Место для привала было великолепное. Ровный, несколько обрывистый к реке берег Прута местами покрыт был прошлогодним пересохшим камышом, сквозь который проросли стебли нового, зеленого и заглушали эту отжившую старость. Кое-где торчали, словно горбатые и неуклюжие старухи, толстые, дуплястые стволы ивняка-тополя, с тонкими, словно не им принадлежащими и врозь раскинутыми ветвями, на которых уже висели солдатские ранцы, наскоро вымытые рубахи, плохо вымытые портянки и запыленные башмаки. Там-сям уже курился дымок, то солдаты развели огни, чтобы сварить себе каши, у кого была крупа, или смастерить сухарные щи с диким щавелем, росшим по берегу. По временам, в общем гуле голосов и лошадиного ржанья слышался звонкий голос полковой Маланьи, которая гонялась уже в камышах за молодыми утиными выводками...
Полковому начальству успели разбить палатки, и там между офицерами шли оживленные толки о войне, об удачных поисках за турецкими отрядами. Упоминались имена Румянцева, Суворова, Орлова...
- Помогли бы нам черногорцы с той стороны да сербы, так мы бы и до Константинополя дошли, - говорил полковник фон Шталь, сухопарый немец с холодными глазами.
- Матушка-императрица писала графу: "Подожгла-де я турецкую империю с четырех концов"... Загорится ли только? - заметил генерал фон Штофельн.
- Как солома вспыхнет, ваше превосходительство, - бойко отвечал молодой белокурый офицер. - У нашей государыни рука легкая... Да и чума нам поможет...
- Так-то так, молодой человек, - задумчиво возразил фон Штофельн, только чума, государь мой, опасный союзник...
- К нам она не пристанет... Она больше любит азиатов...
- Дай-то Бог...
Недалеко от генеральской палатки, у самого берега реки, на небольшом коврике, разостланном под тенью старого тополя, сидели три молоденьких сержанта. Один из них, прислонившись спиной к стволу дерева и подперев голову руками, сидел молча, а двое других, покуривая трубки, изредка перекидывались замечаниями, видимо, наслаждаясь отдыхом.
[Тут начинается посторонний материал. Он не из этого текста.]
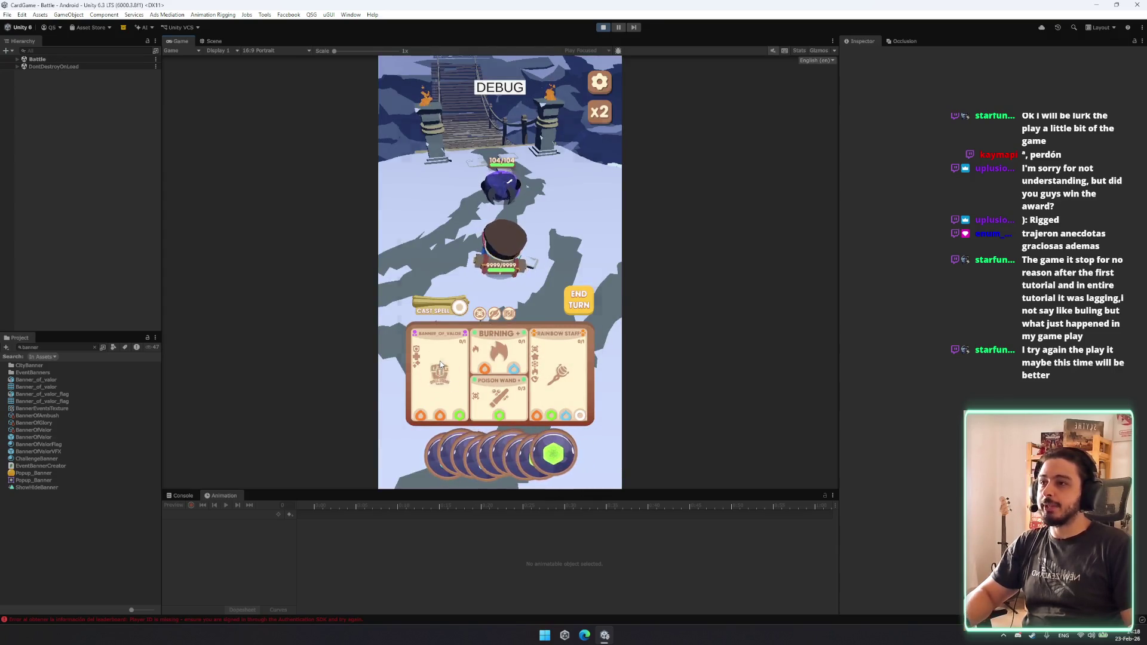
click(545, 187)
- Да что ты, Саша, такой скучный? - спросил один из них, сильный брюнет с серыми глазами, обращаясь к тому, который молчал, склонив голову на руки. - Все об невесте тоскуешь?
- Не знаю, так, тоска какая-то, - отвечал тот, не поднимая своей белокурой курчавой головы.
- Ну, вот еще! Так напустил на себя...
- Нет, не напустил... А мне что-то страшно.
- Чего же страшно? Турок здесь нет, да ты и не из трусливого десятка.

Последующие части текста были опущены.